▶ [Assigned task]: Please print every record below exactly as it appears, but leave out the pictures.

*** Provided data ***

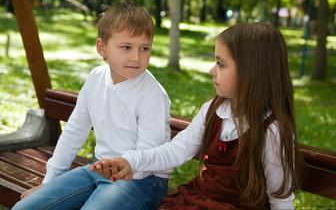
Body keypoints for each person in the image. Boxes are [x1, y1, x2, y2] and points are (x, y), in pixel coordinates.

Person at [90, 23, 303, 210]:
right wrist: (131, 160)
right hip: (198, 200)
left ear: (251, 73)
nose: (212, 70)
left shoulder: (272, 130)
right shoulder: (213, 109)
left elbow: (280, 197)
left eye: (220, 64)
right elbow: (178, 149)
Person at [12, 2, 172, 210]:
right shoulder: (96, 78)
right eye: (126, 47)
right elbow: (74, 131)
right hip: (98, 169)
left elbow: (149, 155)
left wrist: (115, 169)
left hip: (142, 179)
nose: (137, 57)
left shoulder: (152, 94)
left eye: (144, 48)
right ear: (102, 48)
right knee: (24, 208)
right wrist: (48, 182)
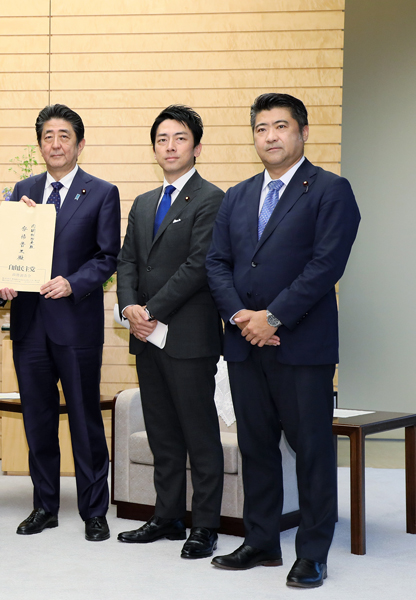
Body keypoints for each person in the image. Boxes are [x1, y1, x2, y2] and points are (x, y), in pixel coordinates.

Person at [206, 93, 360, 588]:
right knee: (256, 448)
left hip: (301, 345)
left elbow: (326, 265)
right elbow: (217, 263)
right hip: (243, 343)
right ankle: (261, 541)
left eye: (280, 126)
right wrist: (241, 317)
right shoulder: (238, 195)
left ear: (303, 132)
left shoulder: (331, 190)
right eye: (261, 128)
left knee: (312, 452)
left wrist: (273, 318)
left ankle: (313, 553)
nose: (270, 136)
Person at [0, 104, 120, 542]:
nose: (55, 144)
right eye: (48, 136)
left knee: (85, 420)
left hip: (76, 325)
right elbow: (10, 251)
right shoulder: (22, 190)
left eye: (64, 136)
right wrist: (3, 284)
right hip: (29, 327)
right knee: (37, 420)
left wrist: (73, 283)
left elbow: (107, 256)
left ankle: (94, 511)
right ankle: (44, 506)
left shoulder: (102, 193)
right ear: (39, 144)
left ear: (80, 144)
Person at [116, 105, 225, 558]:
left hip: (188, 336)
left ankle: (206, 525)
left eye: (179, 138)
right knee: (162, 433)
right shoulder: (144, 202)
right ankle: (167, 517)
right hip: (146, 336)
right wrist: (129, 309)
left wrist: (151, 310)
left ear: (196, 147)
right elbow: (127, 261)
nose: (170, 146)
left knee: (199, 434)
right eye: (162, 139)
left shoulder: (211, 198)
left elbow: (198, 265)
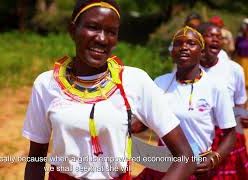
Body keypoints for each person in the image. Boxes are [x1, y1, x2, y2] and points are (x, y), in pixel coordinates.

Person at [22, 1, 196, 179]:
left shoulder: (135, 81)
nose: (102, 39)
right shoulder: (47, 84)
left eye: (111, 32)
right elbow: (36, 159)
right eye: (93, 27)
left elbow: (185, 157)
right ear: (73, 31)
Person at [136, 26, 237, 179]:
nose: (184, 47)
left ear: (201, 52)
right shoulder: (160, 83)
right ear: (172, 52)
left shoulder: (216, 86)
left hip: (196, 167)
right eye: (178, 43)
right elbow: (145, 121)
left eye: (191, 43)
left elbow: (230, 134)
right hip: (163, 162)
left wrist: (213, 159)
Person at [197, 22, 248, 179]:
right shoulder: (188, 68)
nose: (215, 39)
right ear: (199, 39)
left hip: (227, 136)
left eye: (218, 37)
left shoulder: (234, 69)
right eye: (210, 35)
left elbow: (240, 102)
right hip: (199, 134)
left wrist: (242, 122)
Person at [234, 18, 248, 88]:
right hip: (239, 61)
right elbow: (235, 50)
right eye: (244, 26)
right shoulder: (239, 38)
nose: (244, 28)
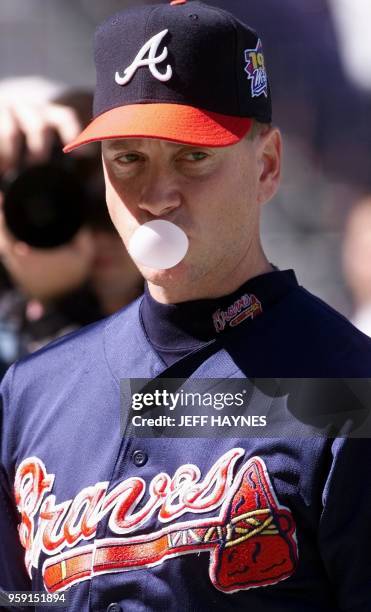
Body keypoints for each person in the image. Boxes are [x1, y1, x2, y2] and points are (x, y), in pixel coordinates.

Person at [1, 2, 371, 611]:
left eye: (193, 156)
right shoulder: (31, 390)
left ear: (268, 165)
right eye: (129, 158)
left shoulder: (349, 388)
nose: (157, 196)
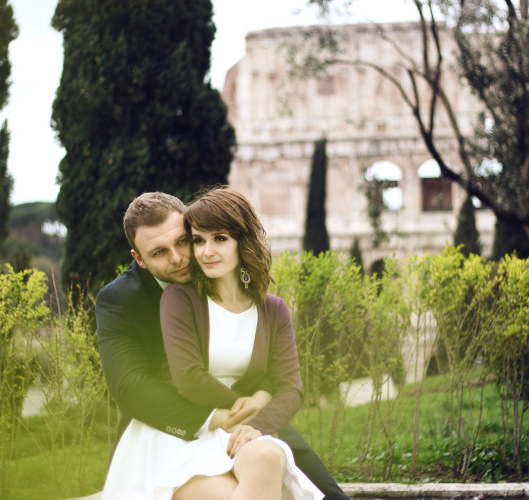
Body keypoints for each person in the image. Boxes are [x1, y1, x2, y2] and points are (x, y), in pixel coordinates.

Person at [95, 191, 349, 499]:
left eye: (183, 241)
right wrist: (236, 411)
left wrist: (262, 399)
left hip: (246, 411)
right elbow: (130, 388)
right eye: (159, 252)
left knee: (327, 493)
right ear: (139, 259)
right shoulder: (121, 299)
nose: (178, 258)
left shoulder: (240, 287)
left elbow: (272, 367)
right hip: (175, 421)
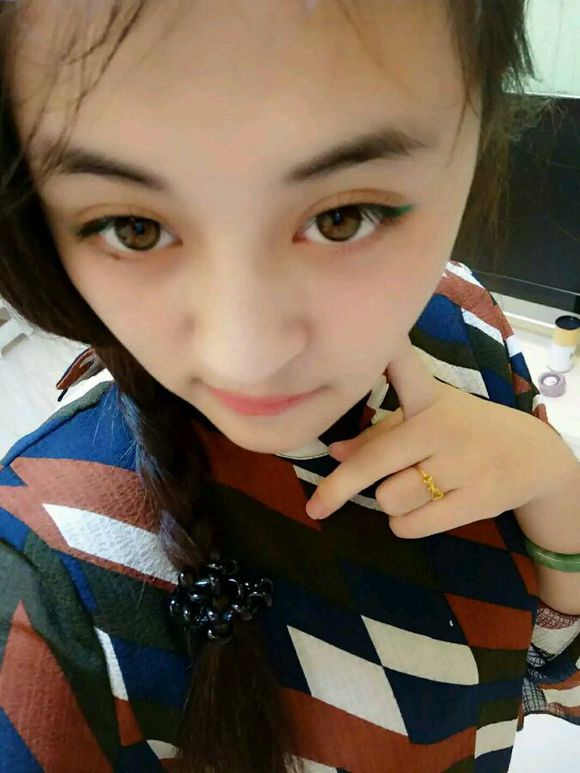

***

▶ [Answer to the exercise]:
Body keypoints for each person in the image. Boxes are [x1, y1, x2, y2] and points are (x, y), in pixel coordinates.

Person at [90, 23, 303, 210]:
right wrist: (131, 160)
right hip: (198, 200)
left ear: (251, 73)
nose: (212, 70)
left shoulder: (272, 130)
right shoulder: (213, 109)
left elbow: (280, 197)
left eye: (220, 64)
right elbow: (178, 149)
Person at [12, 2, 172, 210]:
right shoulder: (96, 78)
right eye: (126, 47)
right elbow: (74, 131)
right hip: (98, 169)
left elbow: (149, 155)
left wrist: (115, 169)
left hip: (142, 179)
nose: (137, 57)
left shoulder: (152, 94)
left eye: (144, 48)
right ear: (102, 48)
right knee: (24, 208)
right wrist: (48, 182)
Body keypoints for each person in the image. Boxes are [x1, y1, x2, y2] and points are (x, y), in pixel coordinates.

Person at [206, 93, 360, 588]:
right knee: (256, 448)
left hip: (301, 345)
left elbow: (326, 265)
right elbow: (217, 263)
right hip: (243, 343)
right ankle: (261, 541)
left eye: (280, 126)
right wrist: (241, 317)
right shoulder: (238, 195)
left ear: (303, 132)
left shoulder: (331, 190)
right eye: (261, 128)
left knee: (312, 452)
left wrist: (273, 318)
left ankle: (313, 553)
nose: (270, 136)
Person at [0, 104, 120, 542]:
nose: (55, 144)
right eye: (48, 136)
left knee: (85, 420)
left hip: (76, 325)
right elbow: (10, 251)
right shoulder: (22, 190)
left eye: (64, 136)
right wrist: (3, 284)
right hip: (29, 327)
right knee: (37, 420)
left wrist: (73, 283)
left elbow: (107, 256)
left ankle: (94, 511)
right ankle: (44, 506)
left shoulder: (102, 193)
right ear: (39, 144)
left ear: (80, 144)
Person at [116, 105, 225, 558]:
left hip: (188, 336)
left ankle: (206, 525)
left eye: (179, 138)
right knee: (162, 433)
right shoulder: (144, 202)
right ankle: (167, 517)
right hip: (146, 336)
right wrist: (129, 309)
left wrist: (151, 310)
left ear: (196, 147)
right elbow: (127, 261)
nose: (170, 146)
left knee: (199, 434)
right eye: (162, 139)
left shoulder: (211, 198)
left elbow: (198, 265)
Body keypoints for each person in the image. Boxes are [x1, y1, x2, y2] and points are (x, y), in pixel coordinates.

Person at [22, 1, 196, 179]:
left shoulder: (135, 81)
nose: (102, 39)
right shoulder: (47, 84)
left eye: (111, 32)
right elbow: (36, 159)
right eye: (93, 27)
left elbow: (185, 157)
right ear: (73, 31)
Person at [136, 26, 237, 179]:
nose: (184, 47)
left ear: (201, 52)
right shoulder: (160, 83)
right ear: (172, 52)
left shoulder: (216, 86)
left hip: (196, 167)
right eye: (178, 43)
right elbow: (145, 121)
left eye: (191, 43)
left elbow: (230, 134)
right hip: (163, 162)
left wrist: (213, 159)
Person at [197, 22, 248, 179]:
right shoulder: (188, 68)
nose: (215, 39)
right ear: (199, 39)
left hip: (227, 136)
left eye: (218, 37)
left shoulder: (234, 69)
right eye: (210, 35)
left elbow: (240, 102)
right hip: (199, 134)
left wrist: (242, 122)
Person at [234, 18, 248, 88]:
right hip: (239, 61)
right elbow: (235, 50)
right eye: (244, 26)
right shoulder: (239, 38)
nose: (244, 28)
Body keypoints for each person in the image. Boxes are [x1, y1, x2, y2] and points are (x, y), in pixel coordinates.

Person at [1, 2, 371, 611]:
left eye: (193, 156)
right shoulder: (31, 390)
left ear: (268, 165)
right eye: (129, 158)
left shoulder: (349, 388)
nose: (157, 196)
Body keypoints for each person in the image. Boxes are [x1, y1, x2, y2] and points are (x, y), in pixel coordinates.

Person at [95, 191, 349, 499]:
left eye: (183, 241)
right wrist: (236, 411)
left wrist: (262, 399)
left hip: (246, 411)
right elbow: (130, 388)
right eye: (159, 252)
left knee: (327, 493)
right ear: (139, 259)
right shoulder: (121, 299)
nose: (178, 258)
left shoulder: (240, 287)
left elbow: (272, 367)
right hip: (175, 421)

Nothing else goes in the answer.